Infatti, in tema di accertamento delle imposte sui redditi, il D.P.R. 29 settembre 1973, n. 600, art. 39, comma 1, lett. c), consente di procedere alla rettifica del reddito anche quando l’incompletezza della dichiarazione risulta “dai verbali relativi ad ispezioni eseguite nei confronti di altri contribuenti”, da cui derivino presunzioni semplici, desumibili anche da documentazione extracontabile ed in particolare da “contabilità in nero”, costituita da appunti personali ed informazioni dell’imprenditore, dovendo ricomprendersi tra le scritture contabili disciplinate dagli artt. 2709 e ss. cod. civ. tutti i documenti che registrino, in termini quantitativi o monetari, i singoli atti d’impresa, ovvero rappresentino la situazione patrimoniale dell’imprenditore ed il risultato economico dell’attività svolta (Cass. Civ., 24 settembre 2014, n. 20094; Cass.
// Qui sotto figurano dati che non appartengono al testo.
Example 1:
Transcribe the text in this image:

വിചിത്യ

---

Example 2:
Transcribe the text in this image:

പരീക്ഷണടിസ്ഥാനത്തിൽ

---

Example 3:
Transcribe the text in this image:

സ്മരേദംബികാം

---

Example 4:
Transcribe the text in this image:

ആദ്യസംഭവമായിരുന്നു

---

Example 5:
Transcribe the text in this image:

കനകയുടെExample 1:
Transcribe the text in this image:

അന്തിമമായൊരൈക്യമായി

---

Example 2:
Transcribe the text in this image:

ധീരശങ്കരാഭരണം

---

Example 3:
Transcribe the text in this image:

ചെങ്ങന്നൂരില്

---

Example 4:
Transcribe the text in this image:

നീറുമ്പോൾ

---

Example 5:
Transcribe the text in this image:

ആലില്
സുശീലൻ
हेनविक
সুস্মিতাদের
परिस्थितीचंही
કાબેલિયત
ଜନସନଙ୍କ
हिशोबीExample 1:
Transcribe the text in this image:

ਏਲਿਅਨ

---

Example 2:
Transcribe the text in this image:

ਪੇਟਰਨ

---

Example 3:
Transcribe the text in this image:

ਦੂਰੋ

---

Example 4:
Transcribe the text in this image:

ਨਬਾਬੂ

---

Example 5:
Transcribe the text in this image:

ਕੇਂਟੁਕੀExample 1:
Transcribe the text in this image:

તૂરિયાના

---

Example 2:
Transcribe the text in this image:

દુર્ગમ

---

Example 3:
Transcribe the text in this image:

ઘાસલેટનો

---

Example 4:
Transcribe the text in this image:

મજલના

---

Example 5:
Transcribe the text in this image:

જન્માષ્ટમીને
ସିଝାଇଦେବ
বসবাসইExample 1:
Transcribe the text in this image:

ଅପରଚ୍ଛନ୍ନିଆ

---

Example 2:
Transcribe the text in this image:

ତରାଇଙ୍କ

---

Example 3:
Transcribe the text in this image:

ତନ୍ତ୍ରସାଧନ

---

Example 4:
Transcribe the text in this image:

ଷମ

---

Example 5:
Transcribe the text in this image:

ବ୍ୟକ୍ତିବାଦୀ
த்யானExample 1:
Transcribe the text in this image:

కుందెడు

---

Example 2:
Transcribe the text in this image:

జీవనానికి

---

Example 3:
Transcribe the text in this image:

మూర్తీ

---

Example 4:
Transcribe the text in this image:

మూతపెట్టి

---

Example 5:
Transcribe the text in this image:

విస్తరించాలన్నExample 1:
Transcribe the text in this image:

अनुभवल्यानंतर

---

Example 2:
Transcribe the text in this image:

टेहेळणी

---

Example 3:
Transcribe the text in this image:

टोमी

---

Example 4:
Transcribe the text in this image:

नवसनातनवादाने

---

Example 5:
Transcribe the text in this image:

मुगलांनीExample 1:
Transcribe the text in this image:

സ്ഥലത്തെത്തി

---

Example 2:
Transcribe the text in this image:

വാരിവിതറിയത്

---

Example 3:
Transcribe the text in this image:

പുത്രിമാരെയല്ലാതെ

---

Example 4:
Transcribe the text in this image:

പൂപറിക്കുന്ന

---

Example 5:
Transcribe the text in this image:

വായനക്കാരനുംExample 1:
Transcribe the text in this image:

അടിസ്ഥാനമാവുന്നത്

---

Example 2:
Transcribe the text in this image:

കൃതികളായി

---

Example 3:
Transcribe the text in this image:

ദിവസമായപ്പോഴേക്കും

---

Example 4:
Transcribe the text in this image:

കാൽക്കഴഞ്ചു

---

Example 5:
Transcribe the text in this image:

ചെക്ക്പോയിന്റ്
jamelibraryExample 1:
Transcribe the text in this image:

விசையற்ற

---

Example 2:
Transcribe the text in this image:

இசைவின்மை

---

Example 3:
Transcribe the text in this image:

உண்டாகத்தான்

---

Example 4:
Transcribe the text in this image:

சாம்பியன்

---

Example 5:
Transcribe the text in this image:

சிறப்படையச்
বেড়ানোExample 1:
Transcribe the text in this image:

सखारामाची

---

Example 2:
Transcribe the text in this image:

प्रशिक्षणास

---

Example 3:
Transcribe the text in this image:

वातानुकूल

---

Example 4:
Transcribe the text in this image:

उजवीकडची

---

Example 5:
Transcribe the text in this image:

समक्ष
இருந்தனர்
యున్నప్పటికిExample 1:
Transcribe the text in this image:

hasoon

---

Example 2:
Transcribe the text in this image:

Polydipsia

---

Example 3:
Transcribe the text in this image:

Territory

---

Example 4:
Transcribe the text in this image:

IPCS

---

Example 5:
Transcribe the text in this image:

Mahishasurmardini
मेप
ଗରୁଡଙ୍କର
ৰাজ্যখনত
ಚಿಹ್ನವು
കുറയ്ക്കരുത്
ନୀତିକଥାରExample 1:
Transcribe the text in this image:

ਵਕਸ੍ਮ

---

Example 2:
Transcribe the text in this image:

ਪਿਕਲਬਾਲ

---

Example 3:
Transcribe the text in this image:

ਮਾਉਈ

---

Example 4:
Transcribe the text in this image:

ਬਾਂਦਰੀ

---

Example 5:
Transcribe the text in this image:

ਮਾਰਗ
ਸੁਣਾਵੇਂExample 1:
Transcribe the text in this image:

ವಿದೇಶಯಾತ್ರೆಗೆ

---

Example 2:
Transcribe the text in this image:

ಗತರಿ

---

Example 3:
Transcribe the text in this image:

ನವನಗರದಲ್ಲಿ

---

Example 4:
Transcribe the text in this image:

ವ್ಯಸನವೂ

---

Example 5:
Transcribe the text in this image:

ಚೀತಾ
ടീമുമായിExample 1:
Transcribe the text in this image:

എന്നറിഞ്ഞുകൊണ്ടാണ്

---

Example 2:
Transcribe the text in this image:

Civ., 8 settembre 2006, n. 19329; Cass. Civ., 4 luglio 2011, n. 14637).

4.La sentenza impugnata deve, quindi, essere cassata con rinvio alla Commissione regionale della Calabria, in diversa composizione, che applicherà il principio di diritto di cui al paragrafo 3.2., e provvederà anche sulle spese del giudizio di legittimità.

P.Q.M.

Accoglie il primo ed il secondo motivo di ricorso; cassa la sentenza impugnata, con rinvio alla Commissione regionale della Calabria, in diversa composizione, che applicherà il principio di diritto di cui al paragrafo 3.2., e provvederà anche sulle spese del giudizio di legittimità.

Così deciso in Roma, nella Camera di Consiglio, il 15 maggio 2018.